Smog Clears Out With New California Auto Rule

With the stroke of a pen the governor of California took action that could end up drastically changing automobiles in the future.

Gov. Gray Davis signed legislation Monday requiring stricter emission standards for all new cars sold in the state beginning in 2009, a move that Davis said will help cut down on the 40 percent of carbon dioxide emissions produced by California cars and light trucks.

"If we don't begin to reduce greenhouse gases, the climate will be disruptive, the air will be fouled, and our economy will be weakened," Davis said in a bill signing along a park trail.

Though the legislation doesn't affect the big polluting vehicles like tractor-trailers and other commercial trucks, the move is likely to have a huge impact on the car of the future.

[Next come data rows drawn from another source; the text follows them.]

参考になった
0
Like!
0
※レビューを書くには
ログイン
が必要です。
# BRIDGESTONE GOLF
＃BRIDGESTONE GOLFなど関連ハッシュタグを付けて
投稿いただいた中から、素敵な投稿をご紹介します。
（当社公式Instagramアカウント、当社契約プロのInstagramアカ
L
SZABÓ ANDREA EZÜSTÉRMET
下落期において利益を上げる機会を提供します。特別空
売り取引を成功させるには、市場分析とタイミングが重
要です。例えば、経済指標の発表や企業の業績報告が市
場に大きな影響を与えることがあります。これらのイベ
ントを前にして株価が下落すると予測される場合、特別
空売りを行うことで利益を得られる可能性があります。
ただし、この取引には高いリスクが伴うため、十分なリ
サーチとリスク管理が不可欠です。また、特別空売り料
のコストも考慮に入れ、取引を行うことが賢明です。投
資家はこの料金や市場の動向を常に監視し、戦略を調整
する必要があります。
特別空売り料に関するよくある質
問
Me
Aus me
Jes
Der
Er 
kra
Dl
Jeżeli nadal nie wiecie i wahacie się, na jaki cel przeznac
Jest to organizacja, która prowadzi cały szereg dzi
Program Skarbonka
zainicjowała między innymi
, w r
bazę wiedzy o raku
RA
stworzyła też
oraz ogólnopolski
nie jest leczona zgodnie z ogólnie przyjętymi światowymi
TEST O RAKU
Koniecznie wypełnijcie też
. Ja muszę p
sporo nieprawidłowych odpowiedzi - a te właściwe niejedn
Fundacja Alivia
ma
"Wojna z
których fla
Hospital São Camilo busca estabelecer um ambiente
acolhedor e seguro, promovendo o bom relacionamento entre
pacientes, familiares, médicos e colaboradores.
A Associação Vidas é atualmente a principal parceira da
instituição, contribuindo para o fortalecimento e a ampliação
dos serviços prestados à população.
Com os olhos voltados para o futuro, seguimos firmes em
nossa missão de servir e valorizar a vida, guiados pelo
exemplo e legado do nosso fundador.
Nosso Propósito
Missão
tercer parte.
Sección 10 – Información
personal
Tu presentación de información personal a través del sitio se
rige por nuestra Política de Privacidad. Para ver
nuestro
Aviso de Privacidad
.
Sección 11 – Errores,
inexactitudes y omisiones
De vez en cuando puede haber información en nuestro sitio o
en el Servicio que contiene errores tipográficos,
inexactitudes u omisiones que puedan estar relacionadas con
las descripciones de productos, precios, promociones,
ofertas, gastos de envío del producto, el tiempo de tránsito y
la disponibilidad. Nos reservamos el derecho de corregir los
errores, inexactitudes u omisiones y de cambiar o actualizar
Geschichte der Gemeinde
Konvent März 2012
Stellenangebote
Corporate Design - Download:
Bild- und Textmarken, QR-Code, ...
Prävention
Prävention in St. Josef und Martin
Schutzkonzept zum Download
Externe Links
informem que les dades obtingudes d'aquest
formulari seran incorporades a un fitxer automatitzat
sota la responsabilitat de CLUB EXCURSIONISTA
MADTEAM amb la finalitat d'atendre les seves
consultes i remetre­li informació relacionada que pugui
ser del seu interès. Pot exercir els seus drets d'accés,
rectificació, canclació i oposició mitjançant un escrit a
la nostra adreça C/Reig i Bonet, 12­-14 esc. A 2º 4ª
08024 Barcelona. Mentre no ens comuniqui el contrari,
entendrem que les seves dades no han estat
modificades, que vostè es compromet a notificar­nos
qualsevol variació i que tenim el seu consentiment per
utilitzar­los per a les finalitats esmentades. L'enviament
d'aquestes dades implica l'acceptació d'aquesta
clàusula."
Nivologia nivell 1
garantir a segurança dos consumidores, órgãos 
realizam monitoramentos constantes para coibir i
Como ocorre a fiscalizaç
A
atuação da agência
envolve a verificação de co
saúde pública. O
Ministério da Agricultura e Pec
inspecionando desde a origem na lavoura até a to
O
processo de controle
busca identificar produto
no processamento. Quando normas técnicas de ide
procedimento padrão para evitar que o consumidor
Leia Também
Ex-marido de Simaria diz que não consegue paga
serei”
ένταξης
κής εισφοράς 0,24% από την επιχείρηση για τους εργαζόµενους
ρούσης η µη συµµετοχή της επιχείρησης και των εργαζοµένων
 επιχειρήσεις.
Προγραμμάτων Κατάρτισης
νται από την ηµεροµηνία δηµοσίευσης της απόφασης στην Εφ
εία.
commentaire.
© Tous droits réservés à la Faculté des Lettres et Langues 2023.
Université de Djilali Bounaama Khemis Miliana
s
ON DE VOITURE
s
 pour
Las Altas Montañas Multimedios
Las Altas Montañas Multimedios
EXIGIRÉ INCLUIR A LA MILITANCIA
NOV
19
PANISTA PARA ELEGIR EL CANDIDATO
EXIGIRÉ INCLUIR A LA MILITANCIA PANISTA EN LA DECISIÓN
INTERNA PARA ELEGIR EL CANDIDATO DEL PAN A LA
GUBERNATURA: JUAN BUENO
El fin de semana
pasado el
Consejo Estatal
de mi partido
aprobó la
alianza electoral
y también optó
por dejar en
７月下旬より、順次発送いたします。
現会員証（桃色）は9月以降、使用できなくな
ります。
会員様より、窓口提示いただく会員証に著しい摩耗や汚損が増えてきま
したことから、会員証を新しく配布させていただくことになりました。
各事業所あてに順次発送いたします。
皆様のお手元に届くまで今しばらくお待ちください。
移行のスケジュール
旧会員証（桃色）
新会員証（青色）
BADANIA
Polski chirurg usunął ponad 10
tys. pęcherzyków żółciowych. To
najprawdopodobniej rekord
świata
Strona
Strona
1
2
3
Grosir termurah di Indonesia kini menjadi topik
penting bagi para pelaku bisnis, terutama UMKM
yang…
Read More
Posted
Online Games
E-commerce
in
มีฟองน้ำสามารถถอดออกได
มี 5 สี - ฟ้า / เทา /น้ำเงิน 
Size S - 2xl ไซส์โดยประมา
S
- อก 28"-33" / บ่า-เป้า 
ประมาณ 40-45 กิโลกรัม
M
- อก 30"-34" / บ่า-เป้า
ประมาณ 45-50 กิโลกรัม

California, which has the fifth largest economy in the world, is the nation's most populous state, and its residents buy 10 percent of the nation's automobiles.

California has already passed laws requiring automakers to meet stricter pollution standards for vehicles sold there. As a result, heavy smog days there are largely a problem of the past.

Many of the pollution-cutting innovations first tried in California are now used in cars driven in the other 49 states. But carmakers say cutting greenhouse gas emissions is a more difficult task.

The D.C.-based organization that represents car manufacturers is predicting that California residents will wake up one day and see their beloved SUVs and trucks gone.

"With this legislation in place, it is very likely that some of those vehicles would become unavailable to California consumers. So the California consumers are not going to have the same vehicle choices that people in the rest of the country have," said Josephine Cooper, CEO of the Alliance for Automobile Manufacturers.

But the clean air activists who helped to write the California legislation say they have heard these complaints from carmakers before.

"The automakers have been crying wolf for many years now. Seatbelts, airbags, catalytic converters, I mean every single time there's been a major single advance in the technology they scream and yell. They testify before Congress that we're gonna go bankrupt if you do this to us. It couldn't be more false," said Russell Long, executive director of the Bluewater Group, a national environmental organization based in San Francisco.

Automakers have threatened to sue to have the legislation overturned or to try to force the issue as a ballot initiative this fall, but activists are betting that carmakers won't pass up 10 percent of the marketplace, and will eventually decide it's easier to make one car that meets California standards than one car for California and another car for all the other consumers.